WASHINGTON -- Federal regulators on Thursday moved up the deadlines for manufacturers to make popular, midsize television sets capable of receiving digital signals.
Digital, TV's next-generation technology, provides sharper images and more programming options.
The Federal Communications Commission voted 4-0 to require that all medium-sized televisions, those with screens from 25 to 36 inches, are capable of receiving digital and traditional analog signals by March 1, four months earlier than the commission had decreed three years ago. Regulators also retained a requirement that half of all new midsize televisions have the capability by July 1.
The commission also proposed moving the deadline for all small TVs -- those 13 to 24 inches -- to have digital tuners to the end of 2006, rather than the July 1, 2007, deadline the regulators set in 2002. That proposal will be voted on later, after a period of public comment.

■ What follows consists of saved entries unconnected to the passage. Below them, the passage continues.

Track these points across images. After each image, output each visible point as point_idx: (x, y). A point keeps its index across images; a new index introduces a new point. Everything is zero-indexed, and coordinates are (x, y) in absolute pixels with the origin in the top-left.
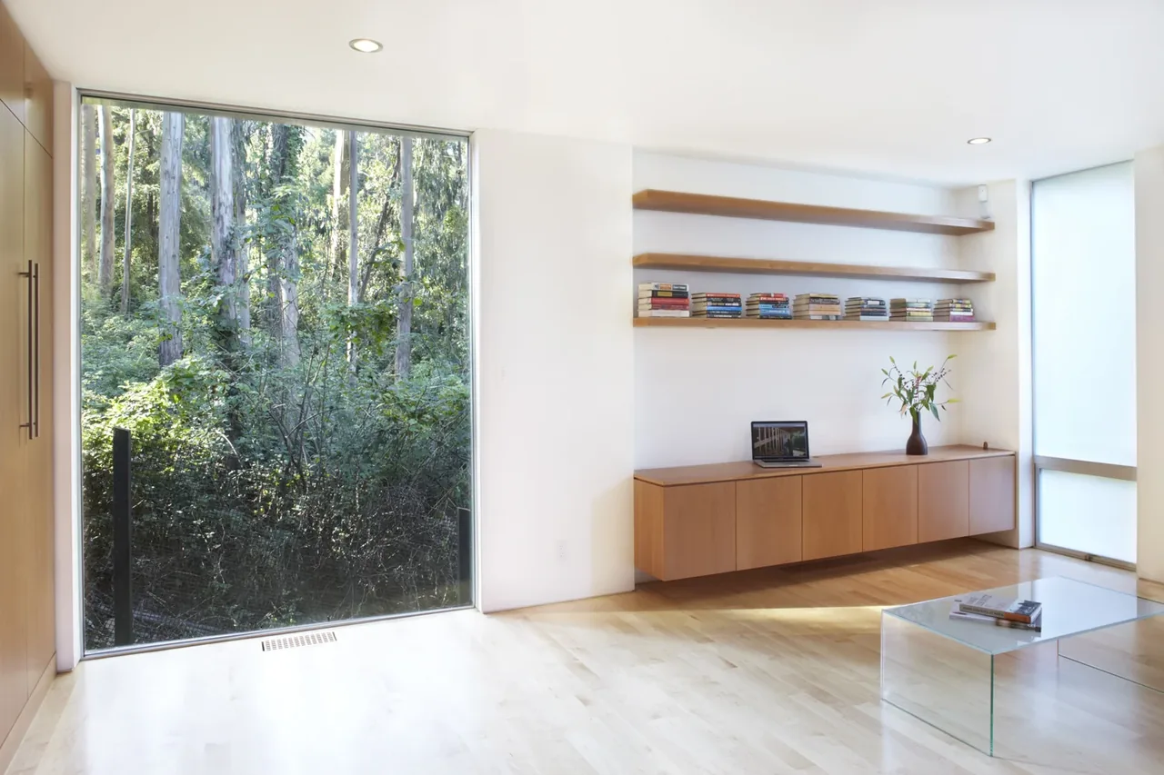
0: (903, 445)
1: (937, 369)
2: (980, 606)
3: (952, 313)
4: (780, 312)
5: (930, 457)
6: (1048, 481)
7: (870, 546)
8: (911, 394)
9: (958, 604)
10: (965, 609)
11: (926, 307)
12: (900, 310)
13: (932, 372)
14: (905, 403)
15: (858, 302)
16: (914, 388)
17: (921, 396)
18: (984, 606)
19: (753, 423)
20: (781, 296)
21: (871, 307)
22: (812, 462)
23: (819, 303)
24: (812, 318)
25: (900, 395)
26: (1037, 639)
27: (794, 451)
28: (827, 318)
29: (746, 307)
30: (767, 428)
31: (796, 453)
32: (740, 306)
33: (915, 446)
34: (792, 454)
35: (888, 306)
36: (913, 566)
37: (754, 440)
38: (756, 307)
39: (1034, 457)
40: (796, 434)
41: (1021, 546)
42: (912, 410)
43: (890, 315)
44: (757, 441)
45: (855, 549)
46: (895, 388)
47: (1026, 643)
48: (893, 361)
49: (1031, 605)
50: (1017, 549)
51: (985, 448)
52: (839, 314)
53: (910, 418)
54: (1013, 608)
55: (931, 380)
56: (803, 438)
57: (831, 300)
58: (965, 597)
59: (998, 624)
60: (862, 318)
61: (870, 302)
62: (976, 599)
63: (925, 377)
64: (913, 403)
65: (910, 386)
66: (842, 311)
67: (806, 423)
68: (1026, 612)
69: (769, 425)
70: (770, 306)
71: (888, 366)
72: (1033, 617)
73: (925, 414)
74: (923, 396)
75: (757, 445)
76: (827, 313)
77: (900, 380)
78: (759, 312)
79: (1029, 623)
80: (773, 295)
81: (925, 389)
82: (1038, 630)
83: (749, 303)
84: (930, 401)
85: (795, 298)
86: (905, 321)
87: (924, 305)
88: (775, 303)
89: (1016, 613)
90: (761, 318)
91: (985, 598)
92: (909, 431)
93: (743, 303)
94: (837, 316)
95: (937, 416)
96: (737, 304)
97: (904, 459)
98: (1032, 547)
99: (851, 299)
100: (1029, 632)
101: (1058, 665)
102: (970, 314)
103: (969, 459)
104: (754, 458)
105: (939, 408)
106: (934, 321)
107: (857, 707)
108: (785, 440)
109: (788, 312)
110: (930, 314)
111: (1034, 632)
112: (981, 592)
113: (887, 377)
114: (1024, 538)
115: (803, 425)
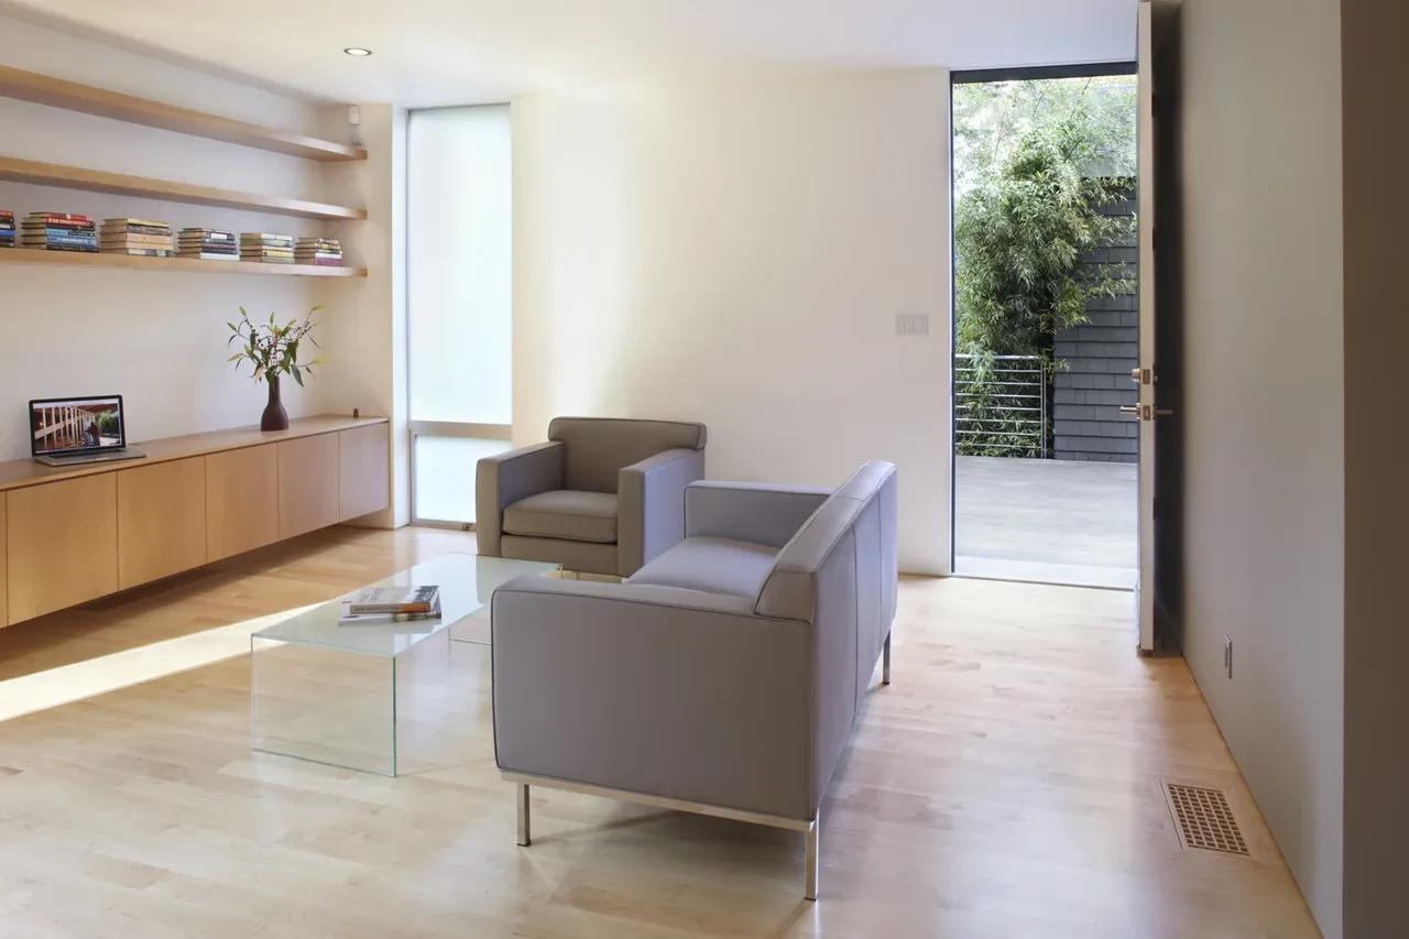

The lack of digital-capable television sets has been a major impediment to Congress' tentative deadline of December 2006 to complete the transition from traditional analog TV signals to digital. The 1997 law setting that deadline permits it to be extended in any market until 85 percent of the homes have a digital TV.
"We need to push the transition to its conclusion as expeditiously as possible," said Commissioner Kathleen Q. Abernathy.
The Consumer Electronics Association and Consumer Electronics Retailers Coalition argued that the transition to digital television has actually been slowed by having a July 1 deadline for half the medium-sized TVs to have digital capability.
They said retailers, expecting consumers to buy more non-digital televisions because they're less expensive, have been ordering more of those increasingly scarce models and less of the digital-ready models.